La marine grecque a rejoint les lieux, profitant de la brise pour naviguer à la voile sans fatiguer les rameurs tandis que les Perses ont affronté vents et courants, ont souqué ferme et sont exténués.

 

 

bataille de salamine

 

 

 

                                                  Bataille de Salamine

 

C’est, alors, que retentit le chant de guerre de la flotte grecque qui se lance à l’attaque peu avant 9h, les rameurs à l’œuvre s’imposent un rythme infernal car, il faut aller vite et empêcher les navires adverses de manœuvrer, de s’organiser en ordre de bataille.

« Vaisseaux contre vaisseaux heurtent déjà leurs étraves de bronze » écrira Eschyle dans sa tragédie « Les Perses ».

La vitesse d’exécution des trières, une mer rendue houleuse par un vent du sud, empêchent les navires perses de manœuvrer, ils prêtent le flanc à l’éperon de bronze à l’étrave des vaisseaux grecs qui ouvrent une large brèche et les envoient par le fond. « Ils voient se briser l’appareil de leurs rames et, alors, les trières grecques adroitement les enveloppent, les frappent ; les coques se renversent ; la mer disparaît sous un amas d’épaves, de cadavres sanglants ; rivages, écueils, sont chargés de morts…les Grecs, comme s’il s’agissait de thons, de poissons vidés du filet, frappent, assomment. »

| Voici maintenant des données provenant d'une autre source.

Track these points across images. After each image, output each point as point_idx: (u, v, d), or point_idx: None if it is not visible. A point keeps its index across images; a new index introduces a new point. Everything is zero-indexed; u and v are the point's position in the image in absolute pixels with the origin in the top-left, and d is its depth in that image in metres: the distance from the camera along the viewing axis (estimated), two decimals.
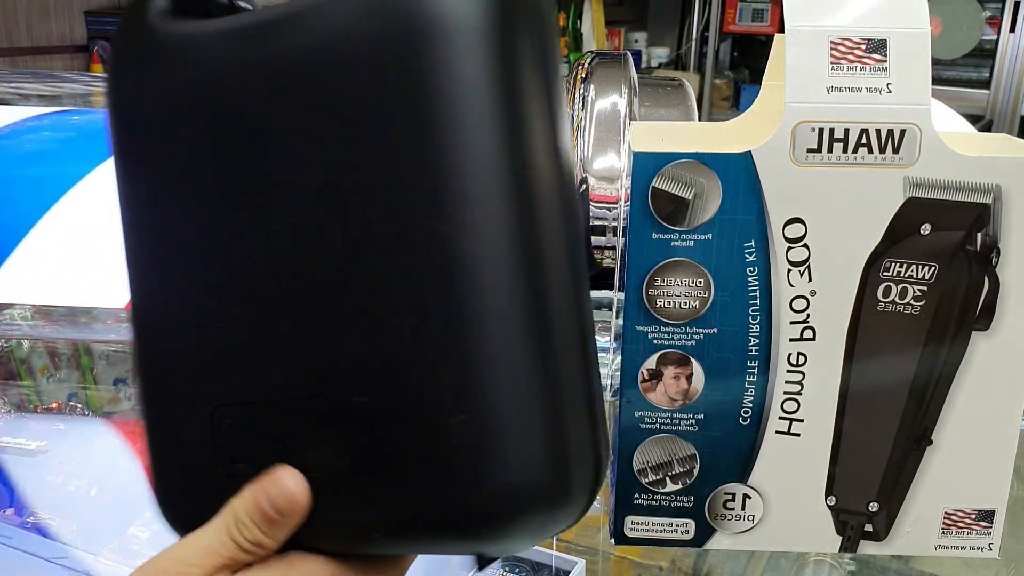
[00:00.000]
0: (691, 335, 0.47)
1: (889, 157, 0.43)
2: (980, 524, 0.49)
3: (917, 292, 0.45)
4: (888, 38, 0.42)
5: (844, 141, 0.43)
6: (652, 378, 0.48)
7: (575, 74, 0.60)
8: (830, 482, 0.49)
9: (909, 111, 0.43)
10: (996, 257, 0.45)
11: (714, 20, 3.39)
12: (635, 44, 3.68)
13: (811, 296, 0.45)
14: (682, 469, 0.49)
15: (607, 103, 0.57)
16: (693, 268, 0.45)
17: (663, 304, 0.46)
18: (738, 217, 0.44)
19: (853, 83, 0.43)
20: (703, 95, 3.39)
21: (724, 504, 0.50)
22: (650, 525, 0.50)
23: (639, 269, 0.46)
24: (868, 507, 0.49)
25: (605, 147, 0.56)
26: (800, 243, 0.45)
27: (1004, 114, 2.92)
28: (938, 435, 0.48)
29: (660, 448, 0.49)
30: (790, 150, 0.43)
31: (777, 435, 0.48)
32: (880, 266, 0.45)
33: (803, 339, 0.46)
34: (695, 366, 0.47)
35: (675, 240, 0.45)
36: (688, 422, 0.48)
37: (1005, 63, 2.89)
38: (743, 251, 0.45)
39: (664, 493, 0.50)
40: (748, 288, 0.45)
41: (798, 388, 0.47)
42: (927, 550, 0.50)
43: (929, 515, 0.49)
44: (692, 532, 0.50)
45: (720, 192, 0.44)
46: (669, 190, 0.44)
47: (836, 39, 0.43)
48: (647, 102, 0.60)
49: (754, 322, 0.46)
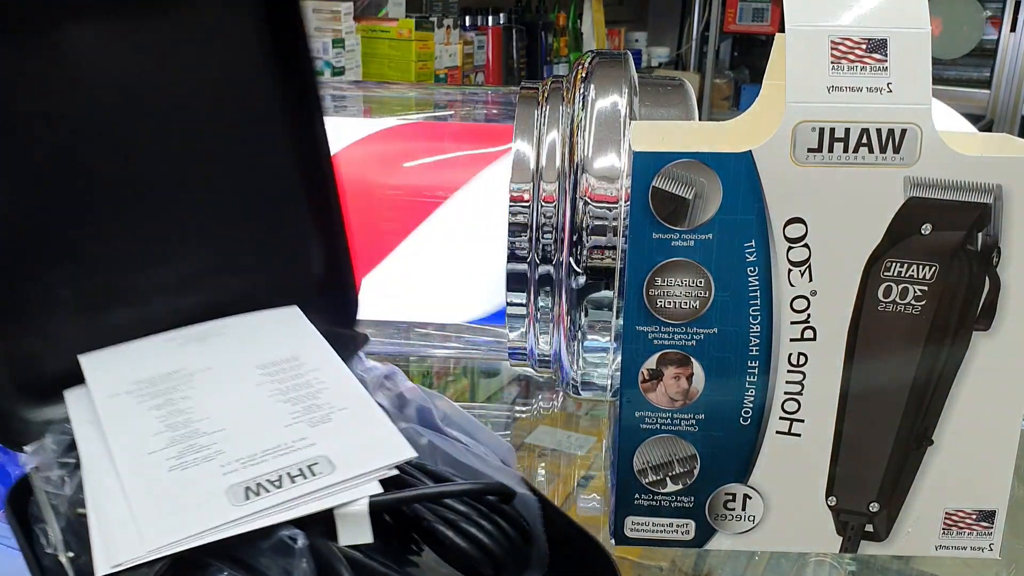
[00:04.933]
0: (691, 335, 0.46)
1: (890, 157, 0.43)
2: (981, 524, 0.49)
3: (918, 292, 0.45)
4: (888, 38, 0.42)
5: (844, 141, 0.43)
6: (652, 378, 0.47)
7: (575, 74, 0.60)
8: (830, 482, 0.49)
9: (910, 111, 0.42)
10: (997, 257, 0.45)
11: (714, 20, 3.39)
12: (635, 44, 3.68)
13: (812, 296, 0.45)
14: (682, 469, 0.49)
15: (607, 103, 0.57)
16: (693, 268, 0.45)
17: (663, 304, 0.46)
18: (738, 217, 0.44)
19: (853, 83, 0.42)
20: (703, 95, 3.39)
21: (724, 504, 0.49)
22: (650, 525, 0.50)
23: (639, 269, 0.46)
24: (869, 507, 0.49)
25: (605, 147, 0.55)
26: (801, 243, 0.44)
27: (1005, 114, 2.92)
28: (939, 435, 0.48)
29: (660, 448, 0.49)
30: (790, 150, 0.43)
31: (777, 435, 0.48)
32: (881, 266, 0.45)
33: (804, 339, 0.46)
34: (695, 366, 0.47)
35: (675, 240, 0.45)
36: (688, 422, 0.48)
37: (1006, 63, 2.89)
38: (743, 251, 0.45)
39: (664, 493, 0.50)
40: (748, 288, 0.45)
41: (799, 388, 0.47)
42: (928, 550, 0.50)
43: (929, 515, 0.49)
44: (692, 532, 0.50)
45: (720, 192, 0.44)
46: (669, 190, 0.44)
47: (836, 39, 0.43)
48: (647, 102, 0.60)
49: (755, 322, 0.46)
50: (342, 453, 0.42)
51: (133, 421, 0.44)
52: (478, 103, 0.93)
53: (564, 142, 0.57)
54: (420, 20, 2.62)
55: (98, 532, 0.38)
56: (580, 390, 0.61)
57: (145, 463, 0.42)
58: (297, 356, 0.50)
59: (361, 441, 0.43)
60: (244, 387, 0.47)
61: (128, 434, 0.44)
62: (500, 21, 3.06)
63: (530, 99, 0.61)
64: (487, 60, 3.03)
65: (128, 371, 0.48)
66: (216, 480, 0.40)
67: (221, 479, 0.40)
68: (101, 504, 0.40)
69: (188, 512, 0.39)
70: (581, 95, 0.57)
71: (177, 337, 0.51)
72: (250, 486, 0.40)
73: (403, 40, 2.57)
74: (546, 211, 0.57)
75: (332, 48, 2.44)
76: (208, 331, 0.52)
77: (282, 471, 0.41)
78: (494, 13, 3.05)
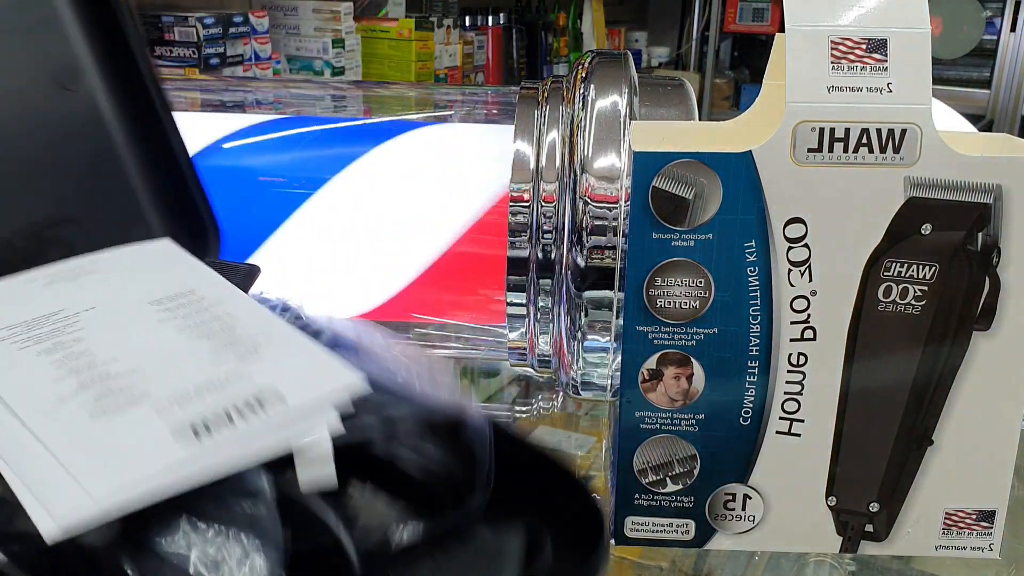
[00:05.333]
0: (691, 335, 0.46)
1: (890, 157, 0.43)
2: (981, 524, 0.49)
3: (918, 292, 0.45)
4: (889, 38, 0.42)
5: (844, 141, 0.43)
6: (652, 378, 0.47)
7: (575, 74, 0.60)
8: (830, 482, 0.49)
9: (910, 111, 0.42)
10: (997, 257, 0.45)
11: (714, 20, 3.39)
12: (635, 44, 3.68)
13: (812, 296, 0.45)
14: (682, 469, 0.49)
15: (607, 103, 0.57)
16: (693, 268, 0.45)
17: (663, 304, 0.46)
18: (738, 217, 0.44)
19: (853, 83, 0.42)
20: (703, 95, 3.39)
21: (725, 504, 0.50)
22: (650, 525, 0.50)
23: (639, 269, 0.46)
24: (869, 507, 0.49)
25: (605, 147, 0.55)
26: (801, 243, 0.45)
27: (1005, 114, 2.92)
28: (939, 435, 0.48)
29: (660, 448, 0.49)
30: (790, 150, 0.43)
31: (777, 435, 0.48)
32: (881, 266, 0.45)
33: (804, 339, 0.46)
34: (695, 366, 0.47)
35: (675, 240, 0.45)
36: (688, 422, 0.48)
37: (1006, 63, 2.89)
38: (743, 251, 0.45)
39: (664, 493, 0.50)
40: (748, 288, 0.45)
41: (799, 388, 0.47)
42: (928, 550, 0.50)
43: (930, 515, 0.49)
44: (692, 532, 0.50)
45: (720, 192, 0.44)
46: (669, 190, 0.44)
47: (836, 39, 0.43)
48: (647, 102, 0.60)
49: (754, 322, 0.46)
50: (287, 384, 0.38)
51: (22, 368, 0.38)
52: (478, 103, 0.93)
53: (564, 142, 0.57)
54: (420, 20, 2.62)
55: (33, 500, 0.32)
56: (580, 390, 0.61)
57: (59, 413, 0.36)
58: (193, 290, 0.45)
59: (302, 372, 0.39)
60: (144, 324, 0.42)
61: (22, 383, 0.38)
62: (500, 21, 3.07)
63: (530, 99, 0.61)
64: (487, 60, 3.03)
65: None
66: (153, 423, 0.35)
67: (157, 421, 0.35)
68: (23, 469, 0.34)
69: (133, 459, 0.34)
70: (581, 95, 0.57)
71: (39, 277, 0.46)
72: (195, 425, 0.35)
73: (403, 40, 2.57)
74: (546, 211, 0.57)
75: (332, 48, 2.44)
76: (76, 269, 0.47)
77: (227, 406, 0.36)
78: (494, 13, 3.05)
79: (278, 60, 2.37)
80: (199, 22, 2.10)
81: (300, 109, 0.88)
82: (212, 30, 2.13)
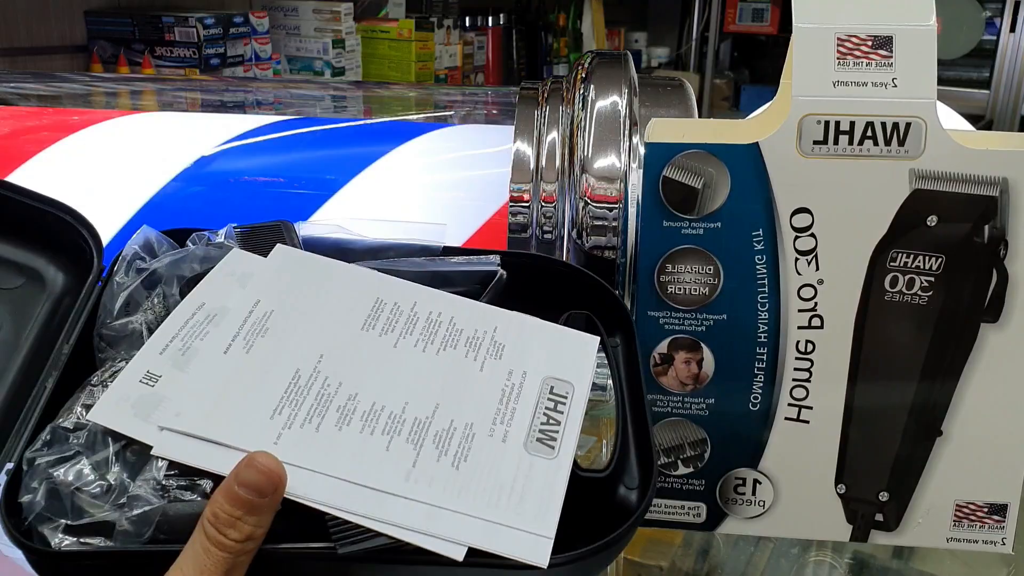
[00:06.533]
0: (701, 321, 0.47)
1: (895, 149, 0.44)
2: (993, 518, 0.50)
3: (924, 283, 0.46)
4: (894, 34, 0.43)
5: (850, 133, 0.44)
6: (664, 362, 0.48)
7: (575, 74, 0.60)
8: (840, 470, 0.49)
9: (914, 105, 0.43)
10: (1004, 250, 0.45)
11: (714, 20, 3.39)
12: (635, 44, 3.68)
13: (819, 285, 0.46)
14: (693, 452, 0.50)
15: (607, 103, 0.57)
16: (703, 255, 0.46)
17: (674, 290, 0.47)
18: (746, 206, 0.45)
19: (859, 78, 0.43)
20: (703, 95, 3.39)
21: (735, 488, 0.50)
22: (663, 507, 0.51)
23: (651, 256, 0.47)
24: (878, 496, 0.50)
25: (605, 147, 0.56)
26: (807, 232, 0.45)
27: (1004, 114, 2.91)
28: (948, 426, 0.48)
29: (672, 431, 0.50)
30: (796, 141, 0.44)
31: (786, 422, 0.49)
32: (887, 256, 0.46)
33: (811, 327, 0.47)
34: (705, 351, 0.48)
35: (685, 228, 0.46)
36: (699, 406, 0.49)
37: (1005, 63, 2.89)
38: (751, 239, 0.46)
39: (676, 476, 0.50)
40: (757, 276, 0.46)
41: (807, 376, 0.48)
42: (939, 542, 0.50)
43: (940, 506, 0.50)
44: (704, 516, 0.51)
45: (729, 182, 0.45)
46: (680, 179, 0.45)
47: (843, 35, 0.44)
48: (647, 102, 0.61)
49: (763, 309, 0.47)
50: (558, 369, 0.43)
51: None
52: (478, 103, 0.93)
53: (564, 142, 0.58)
54: (420, 20, 2.62)
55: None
56: None
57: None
58: (397, 303, 0.46)
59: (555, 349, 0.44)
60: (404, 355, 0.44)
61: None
62: (500, 21, 3.06)
63: (530, 99, 0.61)
64: (487, 60, 3.03)
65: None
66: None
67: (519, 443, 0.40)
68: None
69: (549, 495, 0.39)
70: (581, 95, 0.58)
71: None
72: (539, 436, 0.41)
73: (403, 40, 2.58)
74: (546, 211, 0.58)
75: (332, 48, 2.44)
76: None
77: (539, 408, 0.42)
78: (494, 13, 3.05)
79: (278, 60, 2.37)
80: (199, 22, 2.10)
81: (300, 110, 0.88)
82: (212, 30, 2.13)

Les Perses ont perdu 200 navires, les Grecs 40. Xerxès part en catastrophe et son armée rattrapée est vaincue à Platée sur le chemin de retour. Il vient d’assister à la défaite de sa flotte et, à présent, à celle de ses fantassins et cavaliers : c’est une vraie tragédie grecque qui s’est déroulée devant lui en direct.

La tragédie d’Eschyle se jouera un peu plus tard, remportant un grand succès : le jeune chorège chargé de financer la représentation, n’était autre qu’un certain Périclès.